このとき多くの人は、「自分は整理する能力が低いのではないか」と考えます。でも実際には違うことが多いです。整理できないのは能力の問題ではなく、整理できない状態になっていることがほとんどです。

整理とは、頭の良さの問題ではなく、状態の問題であることが多いのです。


情報が多いのではなく、混ざっている

整理できないとき、多くの人は情報が多すぎると思います。でも実際には、量よりも問題になるのは種類が混ざっていることです。
例えば頭の中で、事実、予想、感情、不安、希望、そしてまだ決まっていないこと。これらが分離されないまま並ぶと、整理はできません。
これは思考力の問題ではなく、単に仕分けされていない状態です。

分類されていない情報は、量が少なくても重く感じます。


整理とは減らすことではなく分けること

整理というと、減らすことだと思われがちです。でも実際には、少し違うことも多いです。
整理とは、減らすことというより、分けることだったりします。

何が事実なのか。何が感情なのか。何が問題で、何がまだ分からない部分なのか。

これが分かれるだけで、頭の負担はかなり減ります。思考が軽くなるのは、量が減ったからではなく、位置が決まるからです。


整理できないときに起きていること

整理できないとき、頭の中ではこういうことが起きています。

問題の輪郭が曖昧になり、優先順位が消え、関係ないことまで結びつき、結論を急ごうとする。

つまり、全部を同時に扱おうとしている状態です。
これでは当然、まとまりません。


必要なのは答えではなく構造

整理できないとき、多くの人は答えを探します。でも必要なのは答えではなく、構造だったりします。

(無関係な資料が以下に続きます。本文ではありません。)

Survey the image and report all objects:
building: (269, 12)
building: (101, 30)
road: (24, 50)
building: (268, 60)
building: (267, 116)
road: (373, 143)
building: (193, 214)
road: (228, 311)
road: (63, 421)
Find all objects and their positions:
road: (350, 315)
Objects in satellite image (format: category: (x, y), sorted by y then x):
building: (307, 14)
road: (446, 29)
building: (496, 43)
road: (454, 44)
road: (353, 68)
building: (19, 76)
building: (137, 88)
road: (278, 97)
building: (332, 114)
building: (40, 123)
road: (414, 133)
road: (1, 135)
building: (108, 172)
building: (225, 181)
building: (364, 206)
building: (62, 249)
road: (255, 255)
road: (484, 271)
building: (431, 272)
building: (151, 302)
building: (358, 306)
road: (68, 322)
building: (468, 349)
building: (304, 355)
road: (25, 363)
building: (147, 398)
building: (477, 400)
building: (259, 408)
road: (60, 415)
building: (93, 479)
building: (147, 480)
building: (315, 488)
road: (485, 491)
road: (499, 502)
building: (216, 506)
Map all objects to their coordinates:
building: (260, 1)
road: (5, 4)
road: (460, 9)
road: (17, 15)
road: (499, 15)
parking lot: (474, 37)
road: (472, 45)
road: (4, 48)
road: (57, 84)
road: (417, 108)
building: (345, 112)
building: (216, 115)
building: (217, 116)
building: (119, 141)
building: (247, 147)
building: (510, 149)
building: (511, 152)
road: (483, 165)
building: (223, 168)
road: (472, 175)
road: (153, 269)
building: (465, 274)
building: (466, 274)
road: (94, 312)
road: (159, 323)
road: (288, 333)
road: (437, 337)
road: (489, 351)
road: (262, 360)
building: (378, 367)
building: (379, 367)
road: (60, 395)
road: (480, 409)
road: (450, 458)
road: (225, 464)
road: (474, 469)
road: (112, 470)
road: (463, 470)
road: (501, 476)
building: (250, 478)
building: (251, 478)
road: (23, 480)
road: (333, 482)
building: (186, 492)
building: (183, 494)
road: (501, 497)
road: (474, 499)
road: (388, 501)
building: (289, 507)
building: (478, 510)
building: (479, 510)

どこからどこまでが一つの問題なのか。何が原因で、何が結果なのか。
これが見えるだけで、思考はかなり静かになります。
答えが出なくても、構造が見えるだけで混乱は減ることがあります。


整理できないのは停滞ではない

整理できない状態は、停滞ではありません。むしろ、まだ混ざっている状態です。
必要なのは、新しい知識ではなく、見分けることだったりします。
それだけでも、見え方はかなり変わります。
動けなかった理由も、能力ではなく、まだ位置が決まっていなかっただけ、ということもあります。